Question

If $y = \tan^{ - 1}\left[ {\dfrac{{\sin x + \cos x}}{{\cos x - \sin x}}} \right]$. Then what is the value of $\dfrac{{dy}}{{dx}}$?
A. 0
B. $\dfrac{\pi }{4}$
C. 1
D. $\dfrac{1}{2}$

Answer 1

Hint: Simplify the given trigonometric equation by multiplying the numerator and denominator by $\cos x$. Convert the equation in terms of a trigonometric function tan. Then use the property of inverse trigonometric function.
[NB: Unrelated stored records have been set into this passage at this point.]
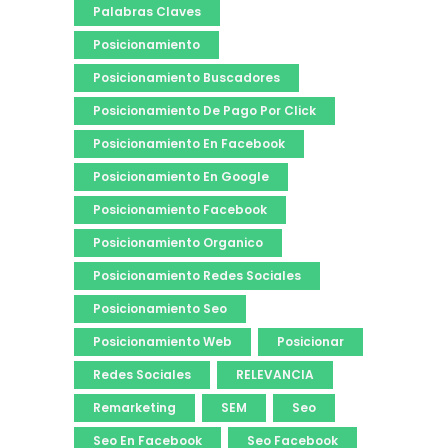
Palabras Claves
Posicionamiento
Posicionamiento Buscadores
Posicionamiento De Pago Por Click
Posicionamiento En Facebook
Posicionamiento En Google
Posicionamiento Facebook
Posicionamiento Organico
Posicionamiento Redes Sociales
Posicionamiento Seo
Posicionamiento Web
Posicionar
Redes Sociales
RELEVANCIA
Remarketing
SEM
Seo
Seo En Facebook
Seo Facebook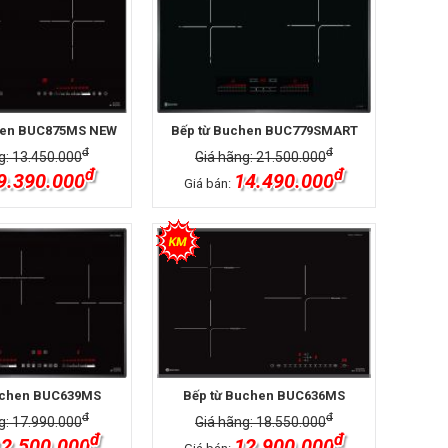
hen BUC875MS NEW
Bếp từ Buchen BUC779SMART
đ
đ
g: 13.450.000
Giá hãng: 21.500.000
đ
đ
9.390.000
14.490.000
Giá bán:
uchen BUC639MS
Bếp từ Buchen BUC636MS
đ
đ
g: 17.990.000
Giá hãng: 18.550.000
đ
đ
2.500.000
12.900.000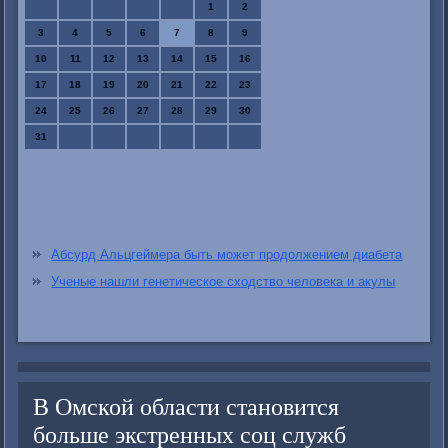
1
2
3
4
5
6
7
8
9
10
11
12
13
14
15
16
17
18
19
20
21
22
23
24
25
26
27
28
29
30
31
Абсурд Альцгеймера быть может продолжением диабета
Ученые нашли генетическое сходство человека и акулы
В Омской области становится
больше экстренных соц служб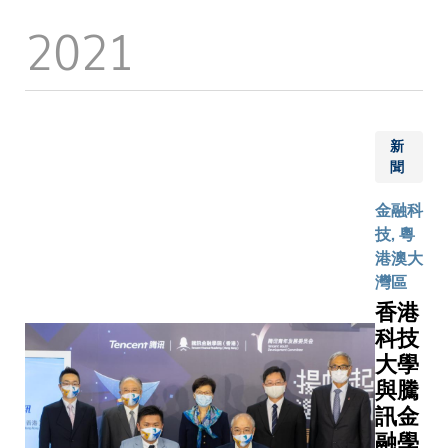
融中心
字貨幣，
2021
的競爭
備提高金
力。香
生態系統
港科技
整體經濟
大學工
易效率的
商管理
力，成就
學院
新
球金融業
（科大
聞
革。各地
商學
行也正積
金融科
院）公
探索釋放
技, 粵
布深入
潛力的方
港澳大
行業發
法。要於
灣區
展研究
發和零售
香港
結果，
面多方面
科技
為香港
展CBDC
邁向全
大學
要先解決
球領先
與騰
術、宏觀
的金融
訊金
濟及金融
科技樞
融學
不同領域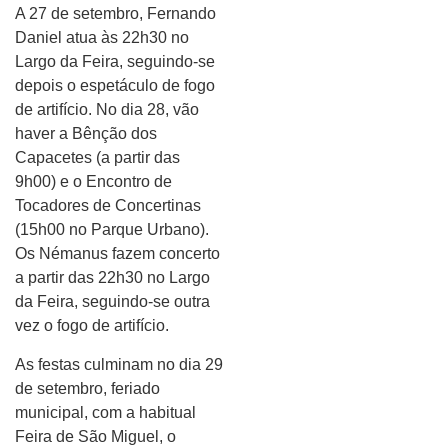
A 27 de setembro, Fernando
Daniel atua às 22h30 no
Largo da Feira, seguindo-se
depois o espetáculo de fogo
de artifício. No dia 28, vão
haver a Bênção dos
Capacetes (a partir das
9h00) e o Encontro de
Tocadores de Concertinas
(15h00 no Parque Urbano).
Os Némanus fazem concerto
a partir das 22h30 no Largo
da Feira, seguindo-se outra
vez o fogo de artifício.
As festas culminam no dia 29
de setembro, feriado
municipal, com a habitual
Feira de São Miguel, o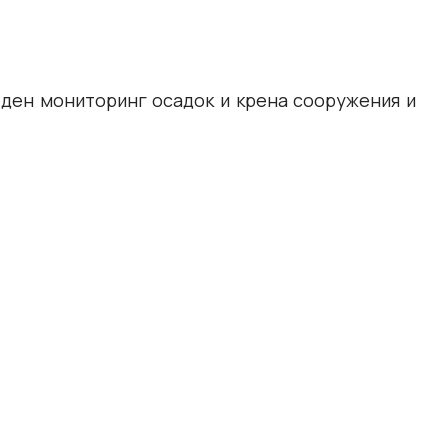
ден мониторинг осадок и крена сооружения и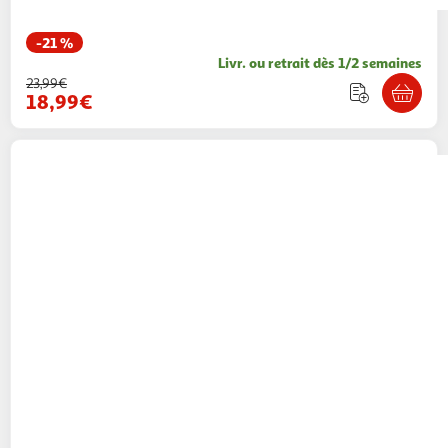
-21 %
Livr. ou retrait dès 1/2 semaines
23,99€
18,99€
Atmosphera Kids
Meuble de rangement
enfant colonne
2 coloris
Toilinux
Vendu par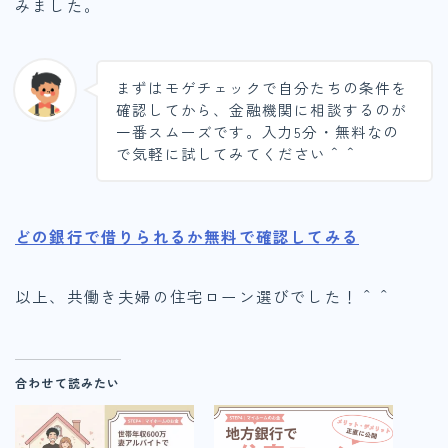
みました。
まずはモゲチェックで自分たちの条件を
確認してから、金融機関に相談するのが
一番スムーズです。入力5分・無料なの
で気軽に試してみてください＾＾
どの銀行で借りられるか無料で確認してみる
以上、共働き夫婦の住宅ローン選びでした！＾＾
合わせて読みたい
In the end, differentiate the equation with respect to $x$ and get the required answer.

Formula Used:
$\dfrac{{\sin A}}{{\cos A}} = \tan A$
$\tan\left( {A + B} \right) = \dfrac{{\tan A + \tan B}}{{1 - \tan A \tan B}}$

Complete step by step solution:
The given trigonometric equation is $y = \tan^{ - 1}\left[ {\dfrac{{\sin x + \cos x}}{{\cos x - \sin x}}} \right]$.
Let’s simplify the above equation.
Divide the numerator and denominator on the right-hand side by $\cos x$.
$y = \tan^{ - 1}\left[ {\dfrac{{\dfrac{{\sin x + \cos x}}{{\cos x}}}}{{\dfrac{{\cos x - \sin x}}{{\cos x}}}}} \right]$
$ \Rightarrow y = \tan^{ - 1}\left[ {\dfrac{{\tan x + 1}}{{1 - \tan x}}} \right]$ [Since $\dfrac{{sin A}}{{cos A}} = tan A$]
$ \Rightarrow y = \tan^{ - 1}\left[ {\dfrac{{1 + \tan x}}{{1 - \tan x}}} \right]$
$ \Rightarrow y = \tan^{ - 1}\left[ {\dfrac{{\tan\left( {\dfrac{\pi }{4}} \right) + \tan x}}{{1 - \tan\left( {\dfrac{\pi }{4}} \right)\tan x}}} \right]$ [Since $\tan\left( {\dfrac{\pi }{4}} \right) = 1$]
Now apply the trigonometric identity $\tan\left( {A + B} \right) = \dfrac{{\tan A + \tan B}}{{1 - \tan A \tan B}}$.
We get,
$y = \tan^{ - 1}\left[ {\tan\left( {\dfrac{\pi }{4} + x} \right)} \right]$
Apply the inverse trigonometry rule $\tan^{ - 1}\left( {\tan A} \right) = A$.
$y = \dfrac{\pi }{4} + x$

Differentiate the above equation with respect to $x$.
$\dfrac{{dy}}{{dx}} = \dfrac{d}{{dx}}\left( {\dfrac{\pi }{4} + x} \right)$
$ \Rightarrow \dfrac{{dy}}{{dx}} = \left( {0 + 1} \right)$ [Since the derivative of constant term is zero.]
$ \Rightarrow \dfrac{{dy}}{{dx}} = 1$

Option ‘C’ is correct

Note: Remember the formula of $\tan\left( {A + B} \right)$ is $\tan\left( {A + B} \right) = \dfrac{{\tan A + \tan B}}{{1 - \tan A \tan B}}$. The chain rule of differentiation can also be used to resolve the problem which makes it easier to examine the behavior of function step by step.